3. A political posting extremely to the left or right based on what your current friends would support.
4. Behind the scenes of any type of photo, film, or production seeming shoot -- even if it's a no budget project with friends who will never release any portion of said film or even talk about the experience again.
5. Picture of your pet showing it's belly or falling off a table or kissing another pet or falling asleep on said pet, especially if it's animals who are diametrically opposed i.e. "dog and cat", etc.
6. Shot of you and your partner in a romantic destination with a caption that makes it seem like you have no problems and will be together forever.
7. Shot of a younger child, related or unrelated to you, that is doing anything really.
8. Any outdoor sporting event where you sit in the stands uncomfortable from the extreme weather, uncomfortable seats, or desire to be home instead, but force a smile like going to sporting events is actually enjoyable and worth another person's jealousy.
9. A shot of your office, view from your office, or view from a place near your office, or a view you manufactured because you have no view but walked out of your way to another building with a better view to rub the fact that you have this falsely constructed view makes you better than the rest of the world.

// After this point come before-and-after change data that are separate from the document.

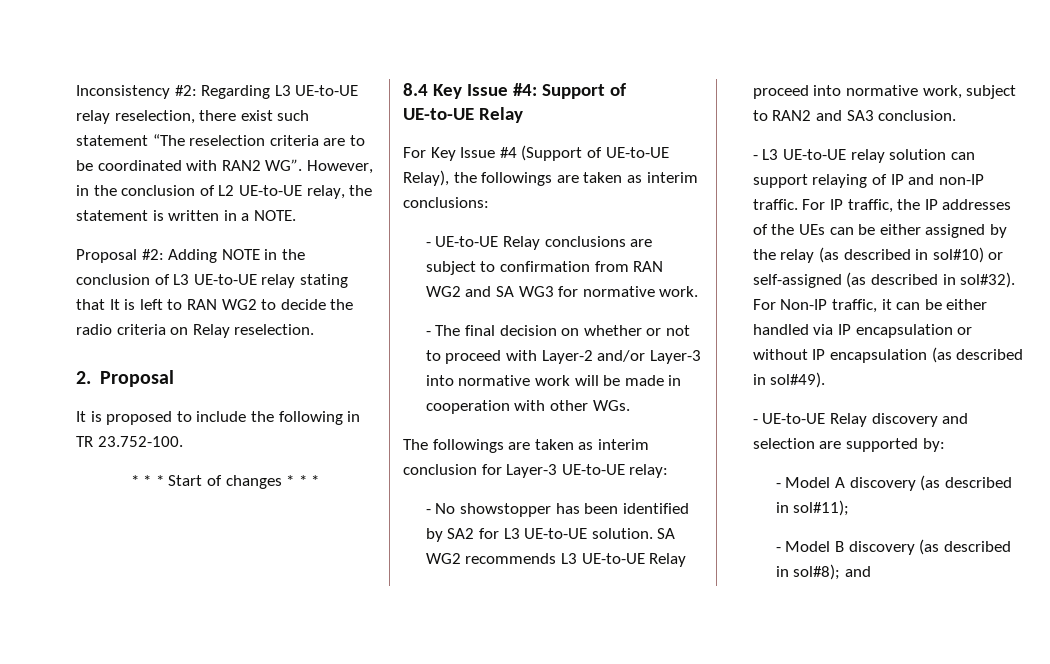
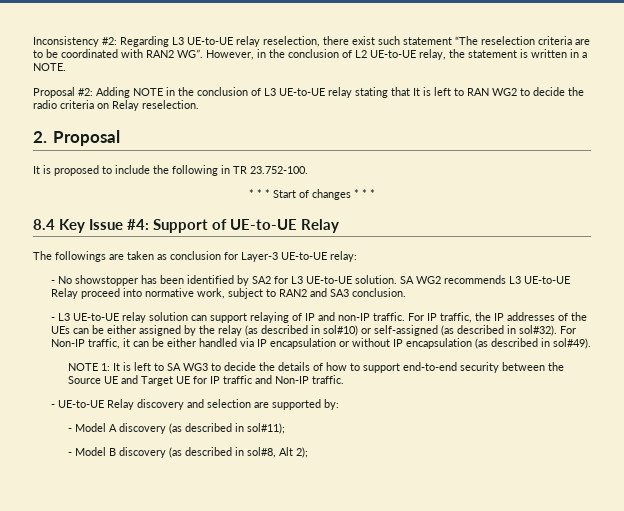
[403,145,669,161] [403,170,698,186] [403,197,489,208] [425,236,653,250] [425,261,664,275] [425,286,699,297] [425,325,691,336] [425,350,701,364] [425,375,682,386] [425,400,630,414] // For Key Issue #4 (Support of UE-to-UE Relay), the followings are taken as interim conclusions: // - UE-to-UE Relay conclusions are subject to confirmation from RAN WG2 and SA WG3 for normative work. // - The final decision on whether or not to proceed with Layer-2 and/or Layer-3 into normative work will be made in cooperation with other WGs. -> (340, 226) none
[597,439,649,450] interim -> (167, 257) none
(826, 380) none -> [68,362,565,373] [68,375,345,386] // NOTE 1: It is left to SA WG3 to decide the details of how to support end-to-end security between the Source UE and Target UE for IP traffic and Non-IP traffic.
[793,564,871,580] sol#8); and -> [247,447,309,458] sol#8, Alt 2);

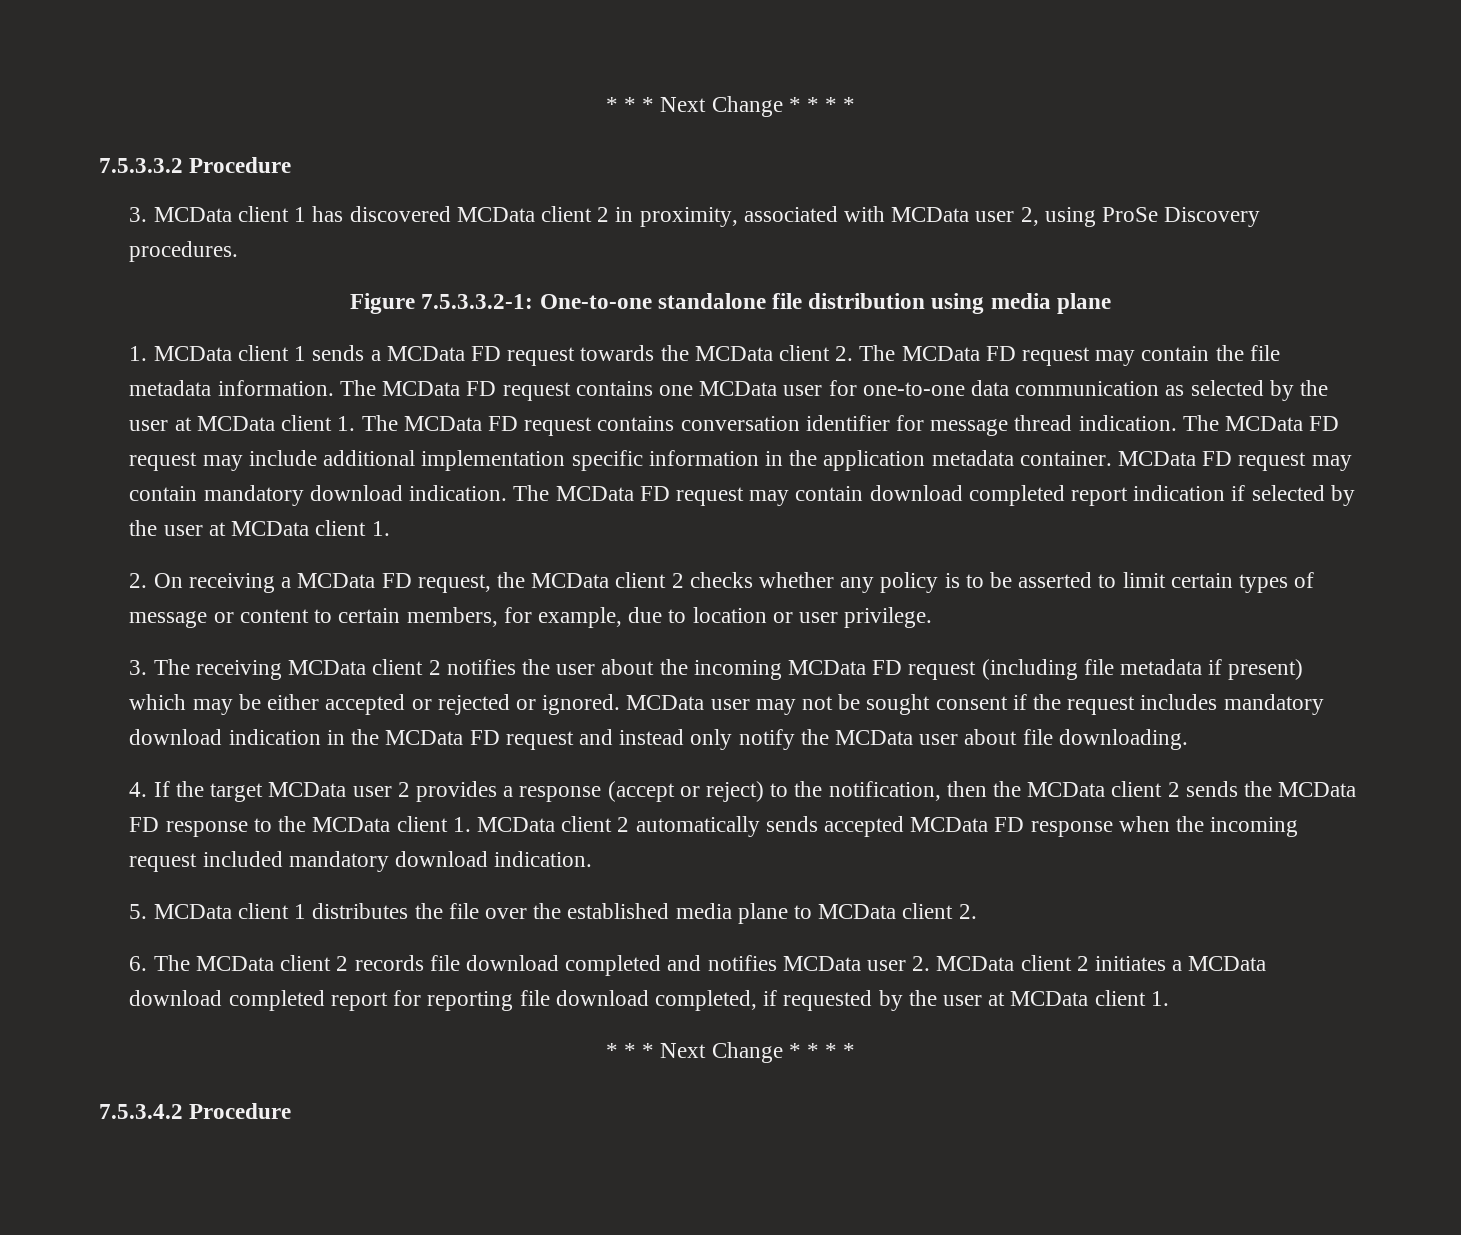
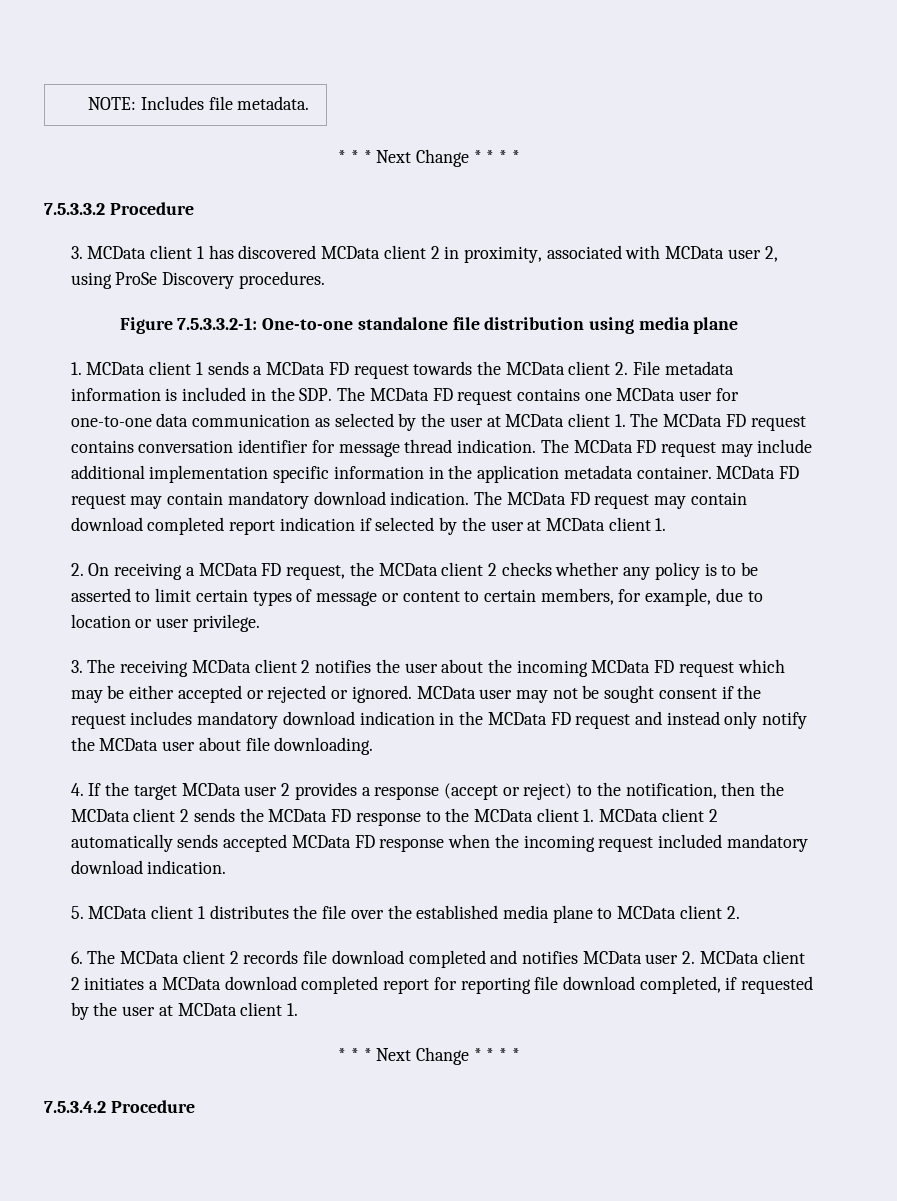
(605, 104) none -> [88,96,310,110] NOTE: Includes file metadata. //
[859,345,1280,366] [129,380,334,396] The MCData FD request may contain the file metadata information. -> [632,361,734,375] [70,387,333,401] File metadata information is included in the SDP.
[981,659,1304,680] (including file metadata if present) -> (734, 669) none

10. An announcement of your latest achievement, whether that's an anniversary, publication in a magazine, production company you started last weekend, premiere of your latest film, TV series, play, music video, or recital.
11. A doodle or drawing you did in a half hour while waiting for the Internet guy or while you were supposed to be doing other work or because you decided to take up painting again after a ten-year hiatus.
12. You singing a classic standard or doing an original bravely and off key, but you've had several depressing postings in a row, so you get sympathy for the effort and encouragement to get back into it.
13. You doing any new age fad and taking a picture in portrait mode on your iPhone to put the yoga mat, mediation candle, zafu, hand-picked organic goods just slightly out of focus.
14. A post about the dangers of the Internet or pointing to a video that offers some doomsday warning akin to Sarah Connor from Terminator.
15. A shot of you asking make-up or skincare advice, while also doing a new updo, make-up, or skin care tutorial.
16. A shot of you in something that shows off your slim body or symmetrical face if you have either of those, while you are posing in front of a fountain, ocean, sandy beach, reef, or cove, with a cocktail or beer close by -- even though these are just props and will be poured out or left for the beach patrol.
17. A video of loved ones opening gifts, especially if someone is young or old and seem like they've been forgotten by society until your kindhearted gesture made them become seen again through your posting with so many likes.
18. A meta-shot of you taking a selfie in a mirror with mood lighting in place and a skimpy outfit or with pouty lips that say "I'm alone with no one to play with", which is also the accompanying text to this image.
19. A picture of all the books, DVDs, records you will consume, although you only read three pages, listen to one side of a record, and watch everything on Netflix.
20. Video of you doing any handiwork around your home -- even if this handiwork involves no work other than picking up a drill and tightening a screw -- as long as the power tool is on and whirring when said video begins, you will have the appearance of being very crafty.